Go through the records line by line. Report how many lines contain "ring", with nothing else.

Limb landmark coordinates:
════════════════════

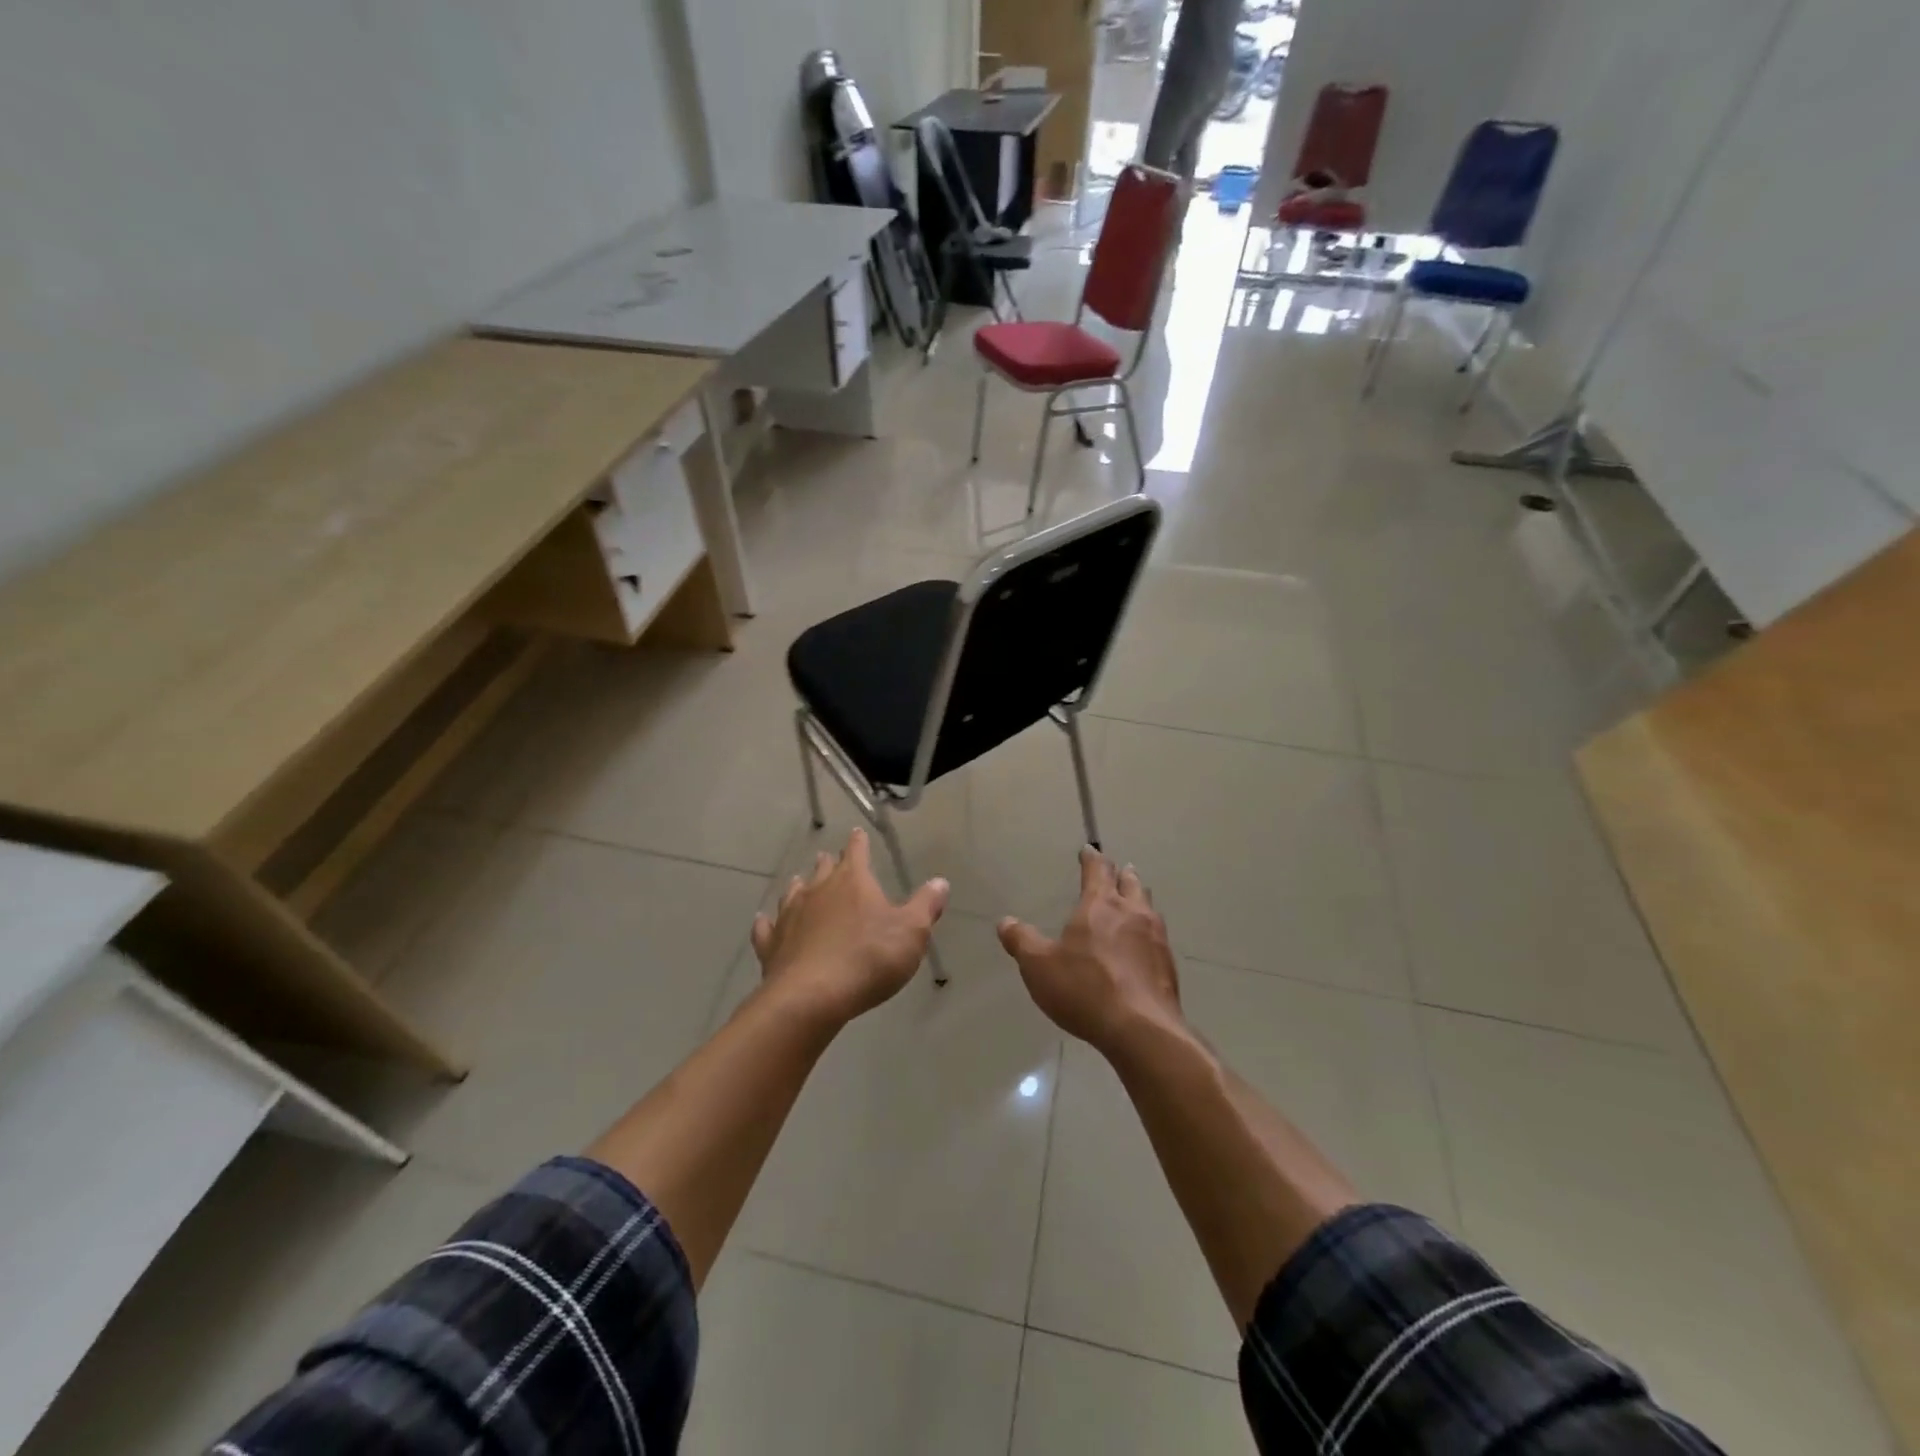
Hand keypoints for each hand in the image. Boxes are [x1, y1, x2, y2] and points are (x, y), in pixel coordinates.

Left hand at [751, 828, 949, 1025]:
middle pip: (823, 870)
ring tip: (800, 883)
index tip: (857, 833)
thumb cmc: (869, 958)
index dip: (859, 843)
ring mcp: (790, 917)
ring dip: (799, 887)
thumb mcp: (911, 932)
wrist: (812, 997)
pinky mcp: (772, 945)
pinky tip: (764, 921)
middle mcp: (818, 891)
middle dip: (829, 864)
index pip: (857, 852)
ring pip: (794, 893)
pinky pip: (767, 928)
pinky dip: (767, 923)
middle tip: (829, 858)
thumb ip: (926, 906)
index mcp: (852, 882)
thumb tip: (941, 882)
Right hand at [997, 847, 1183, 1057]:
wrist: (1141, 1029)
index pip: (1097, 870)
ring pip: (1148, 907)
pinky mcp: (1168, 965)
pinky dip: (1148, 931)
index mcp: (1100, 905)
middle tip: (1119, 870)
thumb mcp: (1039, 966)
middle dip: (1122, 874)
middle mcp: (1132, 913)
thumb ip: (1021, 941)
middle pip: (1130, 883)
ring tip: (1134, 899)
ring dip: (1139, 898)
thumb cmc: (1085, 989)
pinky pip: (1157, 936)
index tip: (1089, 850)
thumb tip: (1005, 922)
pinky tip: (1143, 945)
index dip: (1091, 859)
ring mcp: (1156, 938)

════════════════════

*Answer to this exercise*.
8